"Gimme money"
Stingy Jan Egeland, that prototypical U.N. bureaucrat, opens his mouth and out come words that prove, again and again, the uselessness of the U.N. to Americans.
Immediately after the impact of the tsunami became apparent, Stingy castigated Americans for their stinginess because they didn't tax their citizens in amounts he thought appropriate and then turn the money over to him so he could spend it as he pleased. After the money sources criticized him he kind of, sort of apologized.
Unable to restrain himself, he opened his mouth again to bite the hands that feed him. He wants all the pledge money and he wants it now or else... Or else he'll tell.
Wow! That will certainly endear the U.N. to the Americans.
Because Stingy probably hasn't learned anything, the U.S. should give him some simple instructions.

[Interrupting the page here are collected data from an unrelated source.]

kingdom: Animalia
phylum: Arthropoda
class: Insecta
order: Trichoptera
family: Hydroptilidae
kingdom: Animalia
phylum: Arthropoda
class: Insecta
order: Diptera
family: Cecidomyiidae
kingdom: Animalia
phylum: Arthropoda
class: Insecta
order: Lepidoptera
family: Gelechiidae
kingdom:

For starters, the United States should demand that we want guarantees that the monies they turn over to the U.N. are not misspent (remember the oil for food scandal), guarantees that UN personnel will not rape tsunami victims (as they have in Africa), and that he'll push the wealthy Arab nations to kick in more.
And then they should finish with, "Thank you very much but all is going quite well because we're doing it ourselves and a few other reliable nations, not really with the U.N. As a result the disease and starvation that you predicted and certainly would have happened had the U.N. been in charge, did not occur; corruption is at a minimum and the victims are not being victimized again——all of which also would have happened with the U.N. dominating relief efforts."
Ethel C. Fenig 1 12 05
UN tells donors to speed up delivery on tsunami aid pledges
Donor nations must speed up delivery of aid pledges for the Asian tsunami relief effort and face public shame if they fail to live up to their promises, a top UN official told a key conference.

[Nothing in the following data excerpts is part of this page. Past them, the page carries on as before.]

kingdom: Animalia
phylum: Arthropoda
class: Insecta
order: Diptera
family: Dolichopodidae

Jan Egeland, the UN emergency relief coordinator, said that of 3.4 billion dollars of formal aid pledges, only 300 million dollars had been committed so far to projects, programmes and assistance on the ground.
"We need very quickly more signed contracts, more cash, more concrete commitments to help keep this massive effort going in the next six months," he told reporters just before the Geneva conference got underway.